There is a method outlined here. However, looks like there is a pretty significant limitation for this approach and it's that when you make any change to the Power Query steps (pretty much any change) then you have to reload the data into Power Pivot and redo anything that you may have done within Power Pivot and the entire dashboard.

This is a deal breaker and I know there are some workarounds suggested by folks (here) but don't seem like they will reliably work so don't want to depend on them.

So I guess these are my my options:-
1. Transform the data and store it in a separate excel file and then import those into Power Pivot?
2. Use Excel 2013 and get everyone to install it as that does not have the limitation
3. Any others?
 
To be honest.

I'd recommend using free DB (MySQL and such) to store data and using Access as front end. Failing that, Excel as front end to query specific part of data to report on.
 
Hello,

I have the same problem (users, (around the world) have excel 2010 (or 2007) and that is why I still cannot use power pivot. :(

Another option would be to use qlikview to merge and transform excel data.
I often use it and it works great.
Qlikview is free for a personal use.

Then you can export result in a csv file and use it as source in powerpivot
 
@Chihiro,
I don't understand your proposal, why not using access as db too? Why only front end?

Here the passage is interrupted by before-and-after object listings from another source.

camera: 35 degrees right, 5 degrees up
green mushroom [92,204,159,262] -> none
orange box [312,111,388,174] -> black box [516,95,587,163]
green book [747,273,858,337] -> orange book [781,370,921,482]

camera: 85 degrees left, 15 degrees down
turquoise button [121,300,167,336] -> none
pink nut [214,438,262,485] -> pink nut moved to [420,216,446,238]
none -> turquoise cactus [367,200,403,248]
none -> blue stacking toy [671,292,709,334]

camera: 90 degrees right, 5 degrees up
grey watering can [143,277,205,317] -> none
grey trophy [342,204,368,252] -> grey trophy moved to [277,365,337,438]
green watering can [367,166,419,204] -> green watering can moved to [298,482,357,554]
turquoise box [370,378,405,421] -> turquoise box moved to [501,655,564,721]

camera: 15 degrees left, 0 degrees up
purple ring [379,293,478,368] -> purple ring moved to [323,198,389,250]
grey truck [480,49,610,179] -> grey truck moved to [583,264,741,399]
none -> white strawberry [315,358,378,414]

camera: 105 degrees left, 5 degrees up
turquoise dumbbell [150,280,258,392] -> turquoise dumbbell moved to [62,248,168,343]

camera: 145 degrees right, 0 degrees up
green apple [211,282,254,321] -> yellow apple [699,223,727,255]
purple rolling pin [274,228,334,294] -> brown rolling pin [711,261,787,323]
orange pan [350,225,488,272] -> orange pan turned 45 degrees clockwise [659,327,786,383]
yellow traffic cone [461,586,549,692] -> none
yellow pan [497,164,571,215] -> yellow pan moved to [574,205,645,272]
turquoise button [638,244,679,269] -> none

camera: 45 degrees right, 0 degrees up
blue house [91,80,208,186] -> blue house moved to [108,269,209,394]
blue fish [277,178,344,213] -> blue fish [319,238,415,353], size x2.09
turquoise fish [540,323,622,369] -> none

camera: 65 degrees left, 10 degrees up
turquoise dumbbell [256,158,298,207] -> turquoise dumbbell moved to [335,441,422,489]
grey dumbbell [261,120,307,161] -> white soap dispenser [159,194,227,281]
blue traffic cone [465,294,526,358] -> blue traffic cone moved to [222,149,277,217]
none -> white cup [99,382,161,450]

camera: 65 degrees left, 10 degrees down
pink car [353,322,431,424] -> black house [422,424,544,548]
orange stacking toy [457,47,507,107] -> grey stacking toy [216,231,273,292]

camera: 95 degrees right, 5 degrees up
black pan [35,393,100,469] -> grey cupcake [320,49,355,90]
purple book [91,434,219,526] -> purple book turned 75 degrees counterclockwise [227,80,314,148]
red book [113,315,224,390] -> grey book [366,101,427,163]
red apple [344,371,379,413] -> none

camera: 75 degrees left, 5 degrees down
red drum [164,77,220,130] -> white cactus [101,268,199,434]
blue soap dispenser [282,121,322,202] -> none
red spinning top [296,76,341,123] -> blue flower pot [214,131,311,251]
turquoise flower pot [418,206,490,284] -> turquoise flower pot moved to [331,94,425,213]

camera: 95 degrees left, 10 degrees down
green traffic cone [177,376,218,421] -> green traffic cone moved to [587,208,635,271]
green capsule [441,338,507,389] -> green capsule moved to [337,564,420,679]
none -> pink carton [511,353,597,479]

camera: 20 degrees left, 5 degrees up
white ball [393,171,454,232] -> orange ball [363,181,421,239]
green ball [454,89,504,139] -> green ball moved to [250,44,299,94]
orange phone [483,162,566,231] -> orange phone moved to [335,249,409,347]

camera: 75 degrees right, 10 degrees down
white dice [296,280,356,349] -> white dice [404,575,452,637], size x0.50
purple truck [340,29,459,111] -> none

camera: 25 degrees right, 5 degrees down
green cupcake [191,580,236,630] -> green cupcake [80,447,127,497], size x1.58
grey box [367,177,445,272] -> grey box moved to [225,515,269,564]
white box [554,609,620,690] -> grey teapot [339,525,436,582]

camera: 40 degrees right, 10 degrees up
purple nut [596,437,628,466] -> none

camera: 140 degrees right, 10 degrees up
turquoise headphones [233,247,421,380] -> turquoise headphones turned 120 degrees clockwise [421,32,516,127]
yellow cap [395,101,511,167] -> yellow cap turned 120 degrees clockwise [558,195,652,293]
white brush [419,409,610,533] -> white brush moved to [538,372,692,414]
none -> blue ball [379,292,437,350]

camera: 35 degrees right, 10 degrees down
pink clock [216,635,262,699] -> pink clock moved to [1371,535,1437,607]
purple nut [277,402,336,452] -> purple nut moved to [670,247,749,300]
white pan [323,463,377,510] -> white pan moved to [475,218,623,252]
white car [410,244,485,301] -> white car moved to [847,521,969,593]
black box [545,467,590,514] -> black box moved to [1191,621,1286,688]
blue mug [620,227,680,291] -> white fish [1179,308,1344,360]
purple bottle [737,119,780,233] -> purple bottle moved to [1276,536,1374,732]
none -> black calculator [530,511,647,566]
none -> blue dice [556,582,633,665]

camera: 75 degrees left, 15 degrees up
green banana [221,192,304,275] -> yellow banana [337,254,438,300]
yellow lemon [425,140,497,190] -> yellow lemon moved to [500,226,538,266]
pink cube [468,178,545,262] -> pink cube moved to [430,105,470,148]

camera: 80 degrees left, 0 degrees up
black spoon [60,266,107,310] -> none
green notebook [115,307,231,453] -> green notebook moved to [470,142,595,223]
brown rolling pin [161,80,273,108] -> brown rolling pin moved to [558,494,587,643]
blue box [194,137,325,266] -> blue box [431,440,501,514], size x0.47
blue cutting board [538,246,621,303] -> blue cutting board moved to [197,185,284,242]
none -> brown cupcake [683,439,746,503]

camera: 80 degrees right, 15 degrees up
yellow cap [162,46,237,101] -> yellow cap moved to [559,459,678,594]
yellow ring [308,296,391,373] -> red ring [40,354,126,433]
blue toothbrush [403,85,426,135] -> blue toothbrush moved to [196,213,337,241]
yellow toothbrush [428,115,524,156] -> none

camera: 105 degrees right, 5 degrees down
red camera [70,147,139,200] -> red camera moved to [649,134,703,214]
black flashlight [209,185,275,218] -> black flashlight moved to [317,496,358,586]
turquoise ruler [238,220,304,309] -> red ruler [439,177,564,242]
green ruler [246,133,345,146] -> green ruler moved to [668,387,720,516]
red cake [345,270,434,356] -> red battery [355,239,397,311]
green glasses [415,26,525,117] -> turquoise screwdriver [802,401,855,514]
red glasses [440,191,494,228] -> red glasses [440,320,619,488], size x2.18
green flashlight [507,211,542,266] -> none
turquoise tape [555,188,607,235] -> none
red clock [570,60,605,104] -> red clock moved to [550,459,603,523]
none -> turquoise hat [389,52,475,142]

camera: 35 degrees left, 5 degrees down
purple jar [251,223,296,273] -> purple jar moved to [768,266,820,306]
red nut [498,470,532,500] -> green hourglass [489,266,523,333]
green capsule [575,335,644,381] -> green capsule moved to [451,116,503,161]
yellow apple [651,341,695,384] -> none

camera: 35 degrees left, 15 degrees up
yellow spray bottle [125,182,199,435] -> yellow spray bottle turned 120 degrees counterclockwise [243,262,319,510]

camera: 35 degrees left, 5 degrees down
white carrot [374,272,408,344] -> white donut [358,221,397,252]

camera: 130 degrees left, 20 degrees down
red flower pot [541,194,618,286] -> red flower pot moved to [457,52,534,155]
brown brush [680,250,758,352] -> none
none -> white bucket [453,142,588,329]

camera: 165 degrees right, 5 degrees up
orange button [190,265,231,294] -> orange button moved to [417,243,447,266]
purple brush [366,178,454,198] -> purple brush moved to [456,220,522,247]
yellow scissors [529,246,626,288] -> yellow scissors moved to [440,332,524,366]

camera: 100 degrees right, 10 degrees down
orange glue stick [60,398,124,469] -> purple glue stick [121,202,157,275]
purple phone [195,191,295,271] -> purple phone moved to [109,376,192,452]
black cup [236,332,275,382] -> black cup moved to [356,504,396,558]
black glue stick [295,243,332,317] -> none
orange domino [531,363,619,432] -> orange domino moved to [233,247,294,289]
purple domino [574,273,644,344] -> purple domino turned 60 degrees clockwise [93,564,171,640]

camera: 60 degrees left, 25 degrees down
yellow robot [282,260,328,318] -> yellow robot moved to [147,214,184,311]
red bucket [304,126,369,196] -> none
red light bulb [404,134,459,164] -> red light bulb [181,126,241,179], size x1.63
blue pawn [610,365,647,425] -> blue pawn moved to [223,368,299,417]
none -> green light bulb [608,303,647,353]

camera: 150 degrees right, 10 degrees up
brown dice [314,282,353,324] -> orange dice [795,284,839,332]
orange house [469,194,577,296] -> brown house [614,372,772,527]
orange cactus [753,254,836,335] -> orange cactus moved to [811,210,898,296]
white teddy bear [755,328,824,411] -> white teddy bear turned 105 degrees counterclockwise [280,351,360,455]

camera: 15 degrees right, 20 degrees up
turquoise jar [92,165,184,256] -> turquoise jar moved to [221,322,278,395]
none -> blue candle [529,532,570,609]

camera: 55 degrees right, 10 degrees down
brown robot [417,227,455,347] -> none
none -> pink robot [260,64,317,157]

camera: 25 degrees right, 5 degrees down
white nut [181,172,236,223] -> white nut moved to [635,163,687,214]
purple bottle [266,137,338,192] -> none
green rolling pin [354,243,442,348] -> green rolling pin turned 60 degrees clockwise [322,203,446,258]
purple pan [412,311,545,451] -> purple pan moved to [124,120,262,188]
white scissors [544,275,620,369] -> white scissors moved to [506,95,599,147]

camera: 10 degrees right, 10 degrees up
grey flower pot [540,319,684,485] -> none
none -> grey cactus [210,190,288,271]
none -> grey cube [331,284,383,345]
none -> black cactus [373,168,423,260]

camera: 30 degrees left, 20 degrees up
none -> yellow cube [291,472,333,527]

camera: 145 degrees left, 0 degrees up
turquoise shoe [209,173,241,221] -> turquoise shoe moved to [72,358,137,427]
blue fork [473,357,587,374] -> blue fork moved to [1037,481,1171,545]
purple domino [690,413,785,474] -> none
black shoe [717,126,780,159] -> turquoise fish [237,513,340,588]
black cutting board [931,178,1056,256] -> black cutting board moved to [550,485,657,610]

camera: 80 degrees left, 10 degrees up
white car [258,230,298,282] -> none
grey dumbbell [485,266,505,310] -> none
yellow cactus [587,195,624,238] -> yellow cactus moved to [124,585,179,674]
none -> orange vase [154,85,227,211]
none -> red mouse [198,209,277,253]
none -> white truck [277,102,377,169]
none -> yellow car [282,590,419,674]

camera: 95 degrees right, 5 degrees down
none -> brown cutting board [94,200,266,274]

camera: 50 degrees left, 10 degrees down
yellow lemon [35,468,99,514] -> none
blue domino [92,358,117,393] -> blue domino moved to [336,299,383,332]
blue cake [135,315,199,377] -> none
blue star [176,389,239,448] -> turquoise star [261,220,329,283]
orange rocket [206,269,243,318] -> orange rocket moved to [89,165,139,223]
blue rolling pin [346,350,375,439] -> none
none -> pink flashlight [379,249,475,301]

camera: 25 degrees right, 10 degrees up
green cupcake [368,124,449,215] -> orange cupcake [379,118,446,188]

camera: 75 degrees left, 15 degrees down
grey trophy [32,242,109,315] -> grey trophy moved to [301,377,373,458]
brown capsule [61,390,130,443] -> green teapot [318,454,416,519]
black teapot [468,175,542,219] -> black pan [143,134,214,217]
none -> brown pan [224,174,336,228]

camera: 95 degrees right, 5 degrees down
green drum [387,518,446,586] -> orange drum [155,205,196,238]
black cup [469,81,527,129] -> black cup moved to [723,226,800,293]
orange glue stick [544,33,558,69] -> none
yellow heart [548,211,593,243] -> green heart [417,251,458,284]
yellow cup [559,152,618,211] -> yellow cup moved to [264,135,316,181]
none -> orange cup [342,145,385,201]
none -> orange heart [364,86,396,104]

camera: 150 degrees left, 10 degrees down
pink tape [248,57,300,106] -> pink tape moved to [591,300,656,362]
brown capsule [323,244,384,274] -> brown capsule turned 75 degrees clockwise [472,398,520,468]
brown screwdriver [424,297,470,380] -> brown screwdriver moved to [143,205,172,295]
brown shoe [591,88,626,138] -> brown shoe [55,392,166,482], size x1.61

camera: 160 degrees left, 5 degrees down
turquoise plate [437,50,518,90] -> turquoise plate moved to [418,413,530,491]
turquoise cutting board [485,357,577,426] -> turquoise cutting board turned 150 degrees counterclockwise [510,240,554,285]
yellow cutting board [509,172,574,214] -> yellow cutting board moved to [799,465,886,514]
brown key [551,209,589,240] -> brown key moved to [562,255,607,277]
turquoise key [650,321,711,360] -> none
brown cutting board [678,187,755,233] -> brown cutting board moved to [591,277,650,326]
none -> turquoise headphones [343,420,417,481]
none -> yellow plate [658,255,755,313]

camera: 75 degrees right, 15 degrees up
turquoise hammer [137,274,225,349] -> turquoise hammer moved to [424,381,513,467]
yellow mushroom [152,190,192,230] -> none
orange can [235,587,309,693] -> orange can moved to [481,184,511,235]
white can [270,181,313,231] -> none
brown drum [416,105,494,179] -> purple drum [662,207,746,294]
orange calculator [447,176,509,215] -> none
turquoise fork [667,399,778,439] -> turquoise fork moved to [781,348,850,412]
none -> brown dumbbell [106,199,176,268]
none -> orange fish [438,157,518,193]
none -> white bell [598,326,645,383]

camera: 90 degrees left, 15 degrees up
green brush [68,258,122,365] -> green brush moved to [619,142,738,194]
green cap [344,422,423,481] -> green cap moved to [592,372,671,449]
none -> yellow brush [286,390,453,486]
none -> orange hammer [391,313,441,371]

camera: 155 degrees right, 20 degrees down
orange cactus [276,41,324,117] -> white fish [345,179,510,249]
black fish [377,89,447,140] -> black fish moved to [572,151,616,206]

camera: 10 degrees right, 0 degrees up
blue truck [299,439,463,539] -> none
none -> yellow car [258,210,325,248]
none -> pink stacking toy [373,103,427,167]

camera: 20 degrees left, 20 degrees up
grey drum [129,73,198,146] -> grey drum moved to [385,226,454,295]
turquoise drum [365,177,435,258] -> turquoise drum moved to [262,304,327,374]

I would say use access or MySQL as db and excel/powerpivot as frontend.
 
Performance wise MySql is much better.
Access, unless you have Office licence that came with it, you may need to purchase.
Access is not meant for network/server deployment and only for local machine.

Overall, for any mid to large size business that has DB type need, you'd want to go with MySQL, Postgre SQL etc.
 
I bump into this a lot:
mysql isn't a bad idea, firebird works with a little bit tweaking.